# Activities:
A - Which verse of Deuteronomy is quoted beneath the heading "Observant Heart" in the devotional excerpt?
B - Reproduce the portion of the devotional excerpt between "Observant Heart" and "your people Israel...", inclusive, renaming every occurrence of "firstfruits" to "first fruits".

# Excerpt to read:

Wednesday, March 09, 2005

Observant Heart

Deuteronomy 26:16
The LORD your God commands you this day to follow these decrees and laws; carefully observe them with all your heart and with all your soul.

The chapter begins with the command to bring in firstfruits and tithes, with declarations to say as they are presented. There is this great 15th verse:
Look down from heaven, your holy dwelling place, and bless your people Israel...
Then comes the general command. Follow these decrees and laws...
In fact, carefully observe them with all your heart!
Among all the heart verses of Deuteronomy, I don't recall this exact command, to observe the decrees and laws with all the heart. When bringing the firstfruits, it is not a mere ritual to carry out, with the secret thoughts engaged elsewhere. I bring my heart along with the basket of grain and fruit. I worship God as I give Him what He owns anyway.

Tuesday, March 08, 2005

Monogamous Heart

Deuteronomy 17:17
He must not take many wives, or his heart will be led astray. He must not accumulate large amounts of silver and gold.

# The data:
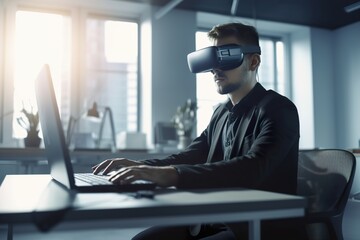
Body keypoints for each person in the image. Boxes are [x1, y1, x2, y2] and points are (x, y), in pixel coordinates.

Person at [93, 22, 304, 240]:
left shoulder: (278, 109)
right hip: (212, 219)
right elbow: (191, 156)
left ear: (253, 61)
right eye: (212, 59)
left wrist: (173, 174)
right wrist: (142, 166)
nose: (215, 68)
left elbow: (254, 167)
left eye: (225, 56)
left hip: (257, 227)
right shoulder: (221, 113)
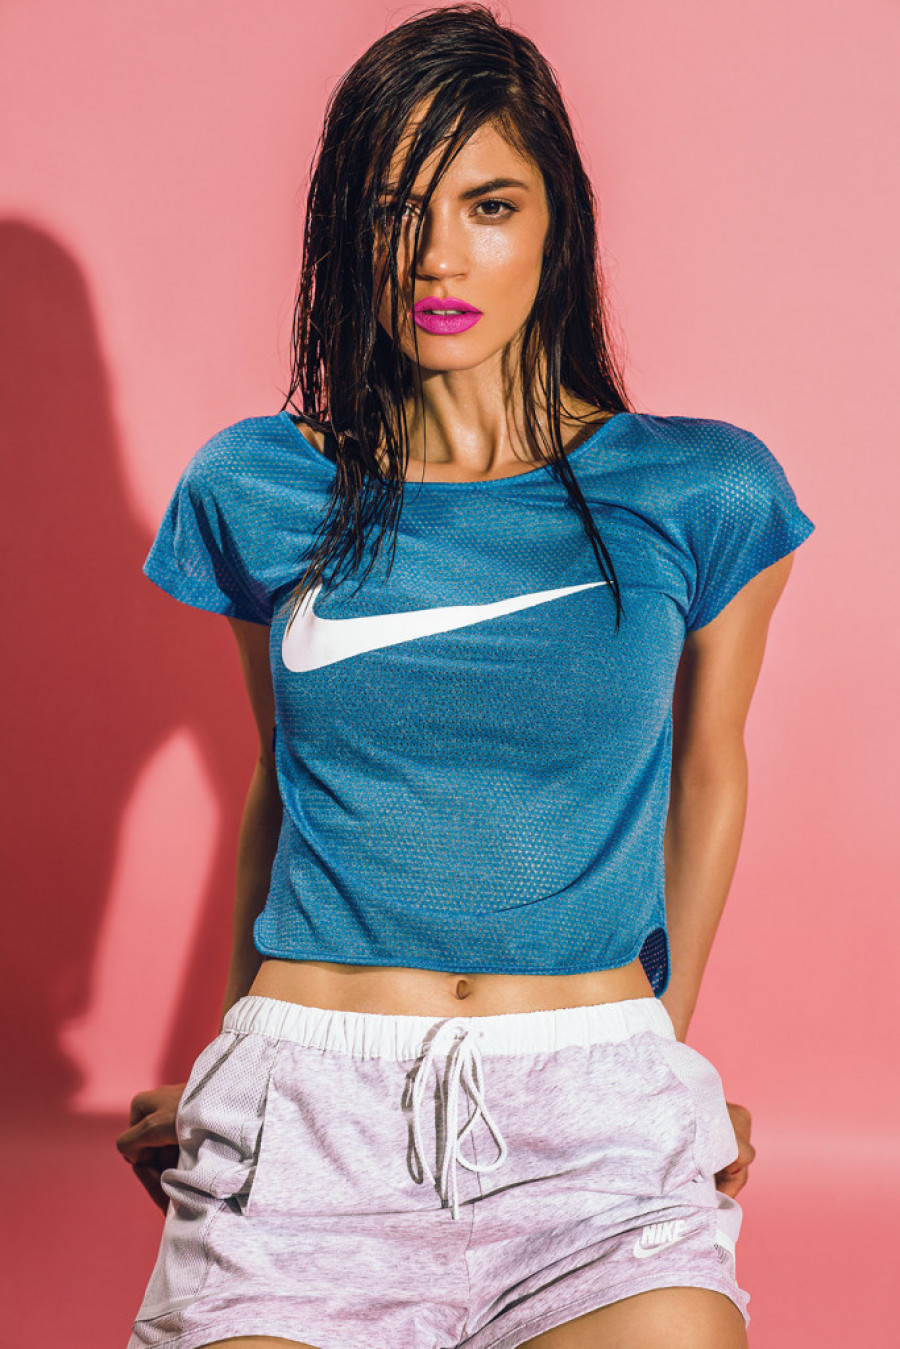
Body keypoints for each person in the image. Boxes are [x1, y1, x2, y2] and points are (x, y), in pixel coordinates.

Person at [116, 5, 815, 1347]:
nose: (438, 258)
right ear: (345, 232)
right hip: (308, 1107)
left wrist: (658, 1063)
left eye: (489, 206)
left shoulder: (703, 488)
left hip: (593, 1118)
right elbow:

# Per-task answers:
A - Deuteronomy 26:16

B -
Observant Heart

Deuteronomy 26:16
The LORD your God commands you this day to follow these decrees and laws; carefully observe them with all your heart and with all your soul.

The chapter begins with the command to bring in first fruits and tithes, with declarations to say as they are presented. There is this great 15th verse:
Look down from heaven, your holy dwelling place, and bless your people Israel...